Monday, January 13, 2014

Me against Myself

One of the things I love so much about Crossfit and Weight Lifting is being able to compare. I compare numbers, times, reps, weights, etc. It's hard not to compare yourself to other people, I mean....they are there. They did the workout too. Did they do more weight? Was their time faster? To a point I compare and care, but I don't loose too much sleep over it.

I am a "write it down and look at it and refer back to it" kinda gal. I love to make a list. Favorite part? Crossing off what I did. Sometimes I forget something, write it down, and instantly cross it off. Feels good.

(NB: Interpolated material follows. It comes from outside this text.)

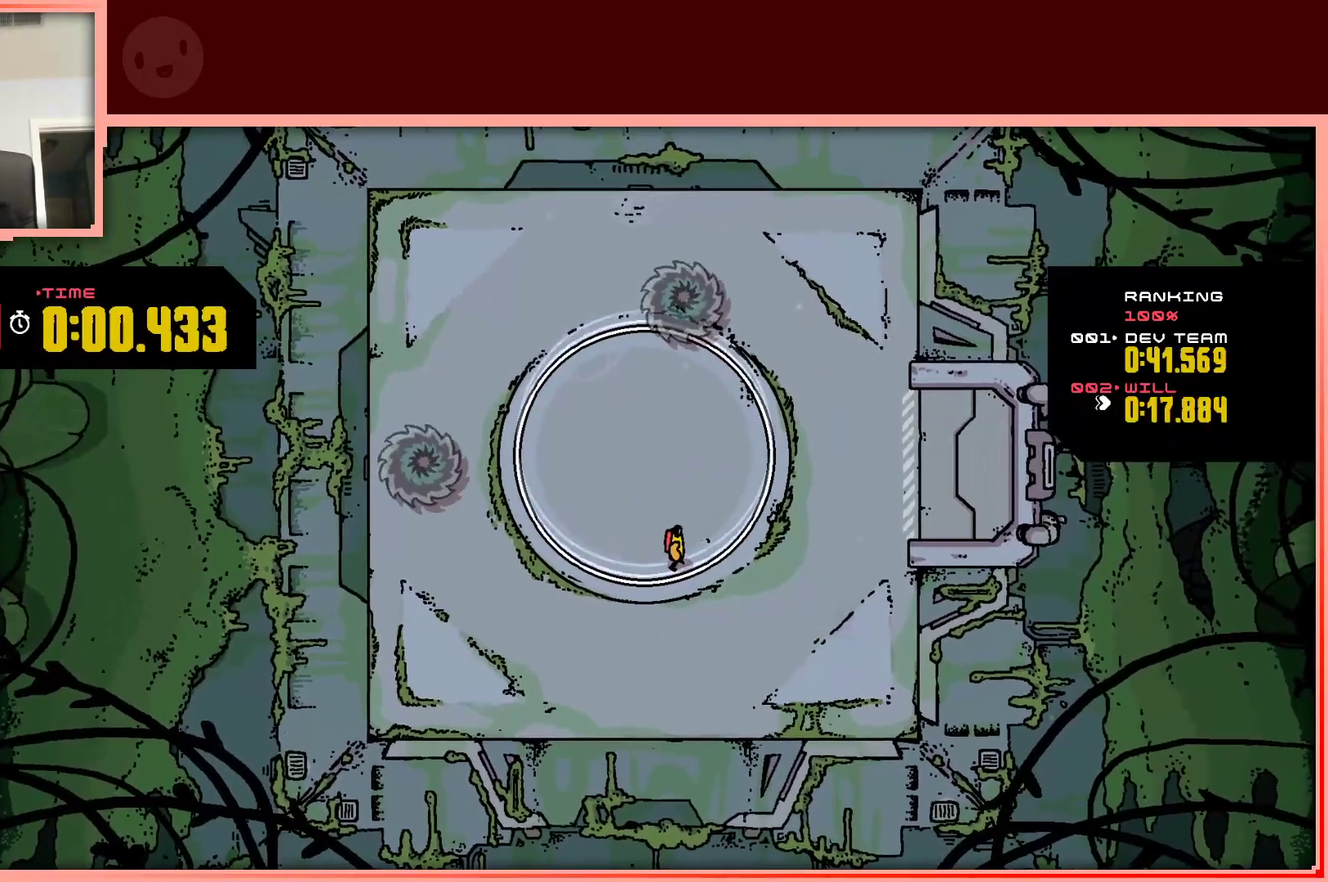
{"keys": [], "events": []}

I write down every WOD I do, all the weights I lift, times, reps, and the auxiliary work I do to become the most Awesome Ann I can be. Super Cheese.

I do also love to organize. So, all workouts are written down and kept in an awesome little spiral notebook. Arranged by date, cues from coaches are written down, even the occasional penis drawing (thanks Sam). I will say, the drawings make me laugh. I'm super immature - but sometimes at the gym you  just need to laugh.

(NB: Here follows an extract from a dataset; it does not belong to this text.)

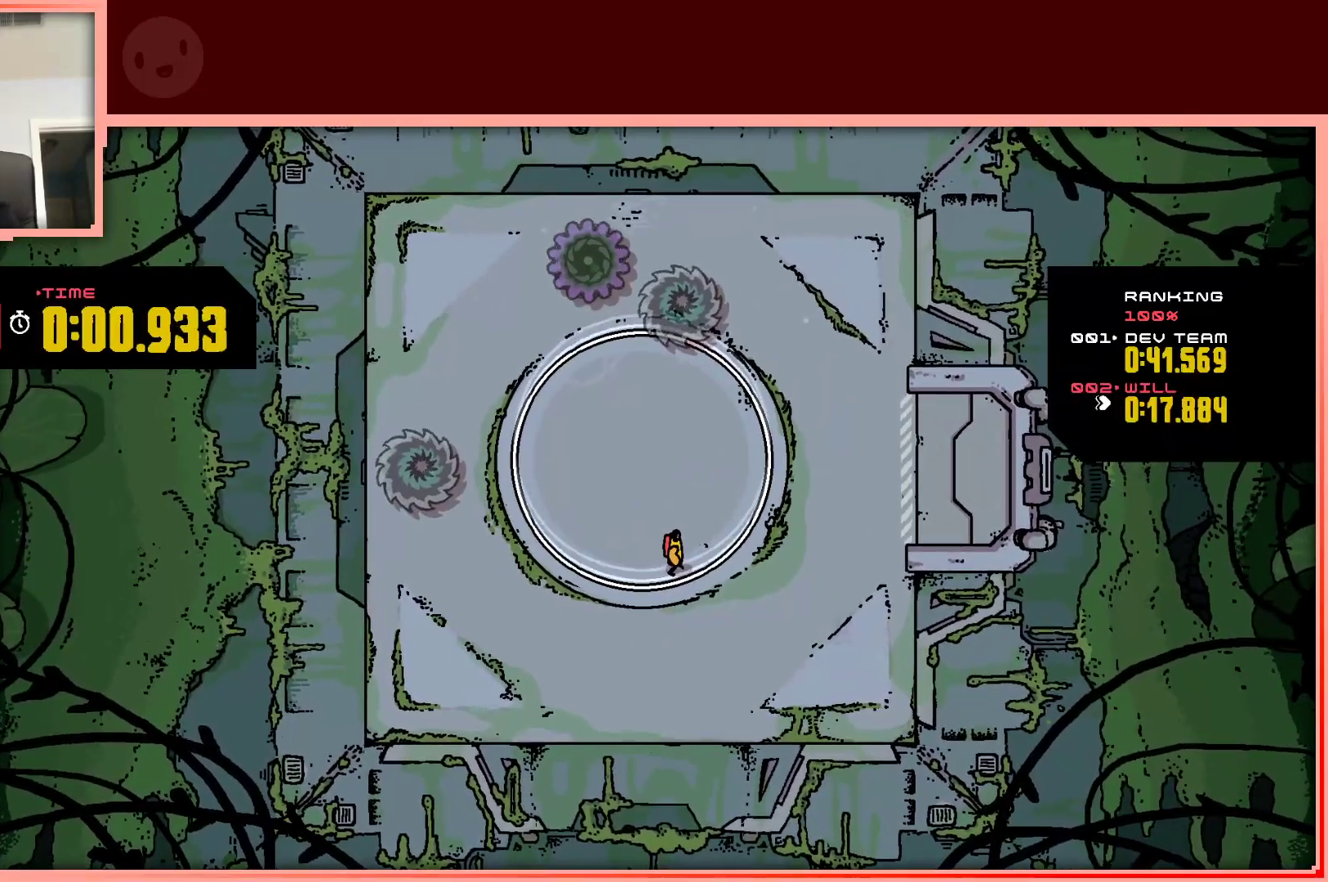
{"keys": [], "events": []}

I look back, compare, remind myself of how far I've come. It's me against me. No one is going to make me faster or stronger except me. I need to make the choice. I need to put the work in. I need to focus. Me. That is scary. I set goals for myself a lot. I rarely set a goal that I don't run by someone first. Sometimes I'm told that it's too easy, sometimes too hard. I adjust and go for it.

What happens if I don't meet a goal? Does the world end? Nope. BUT I do have a hard time accepting not meeting goals. I do not always disclose goals to many people because I honestly get embarrassed if I don't meet that goal and people *gasp!* know. The worst. I feel very vulnerable when that happens. So, if I have shared goals with you - feel lucky. You are one of the chosen that I truly trust.

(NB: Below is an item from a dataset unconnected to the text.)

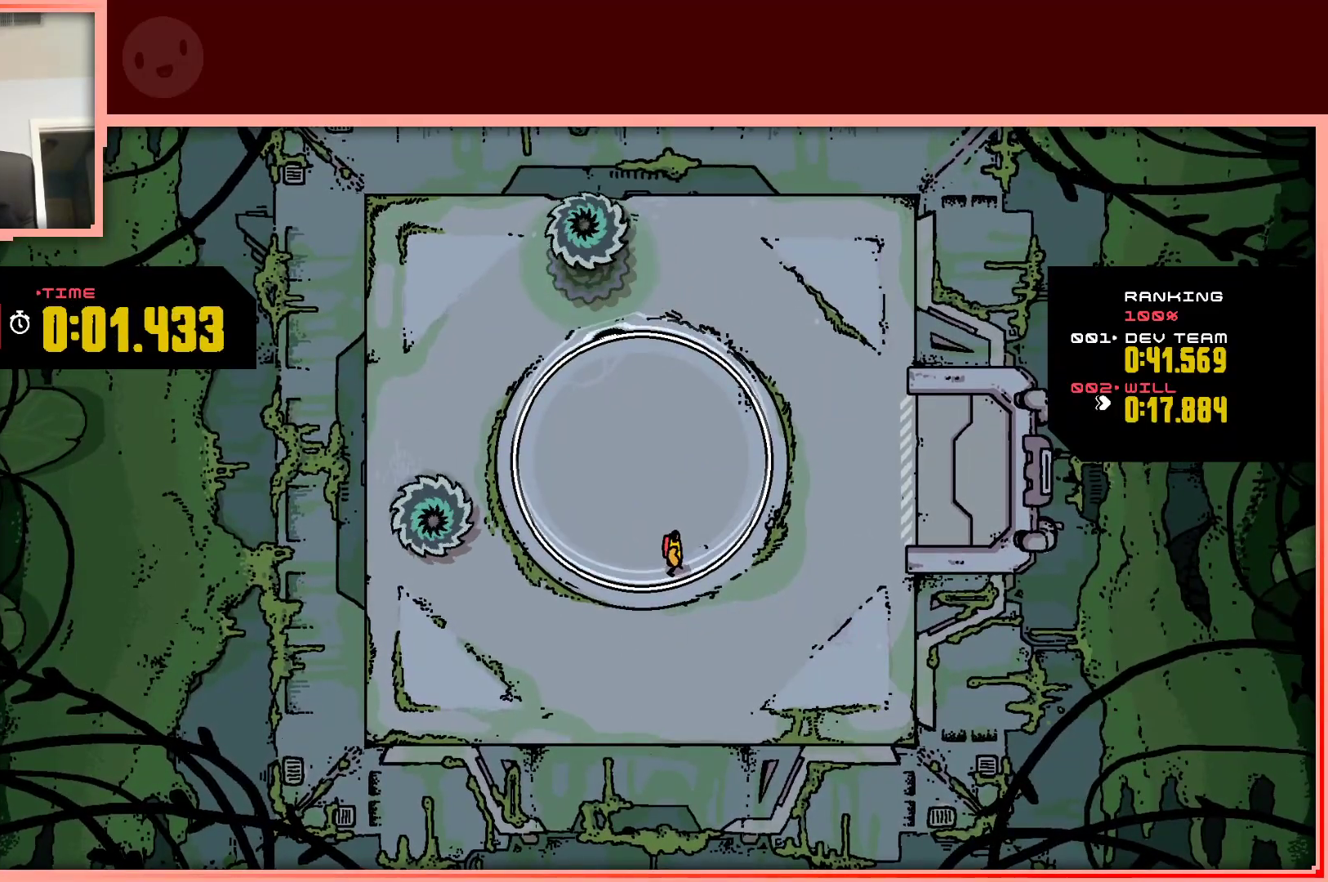
{"keys": [], "events": []}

This weekend I had such a moment. I wanted to redo 13.2 from last years Open.
5 shoulder to overhead (75#)
10 deadlifts (75#)
15 box jumps (20 inches)
10 minutes

Last year I got 203 reps. I was happy with that. Last year. Now I want MORE. Our gym had this programed, but I missed it due to life events. I went in on Saturday and worked on it again. I did the workout alone, but while people were doing the Saturday workout. Good music. Good Company. Did I improve? Yep. I improved. Goal met. Did I meet the goal I had for reps? Nope. Does it matter. Nope. Did I cry? just a little? like maybe a tear drop or two? Yep. I am proud of improving. I went up to 222 reps. I can do that math, definitely an improvement. I was happy. But then there is always this twinge of embarrassment that I didn't hit the # goal. I mean - who cares? Only two people on the planet even knew what my # goal was. I had a tiny pity party and moved on.

Moved on to what you ask?

My first Mother Flippin Tire Flip!


Tire is estimated to be about 450#. I tried to flip it last spring and could not budge it. Not even a little. Decided to try it Saturday and see what would happen.....I flipped it. That's what happened. It was awesome! Good thing I got it too - just so happens that it's part of my extra work this week.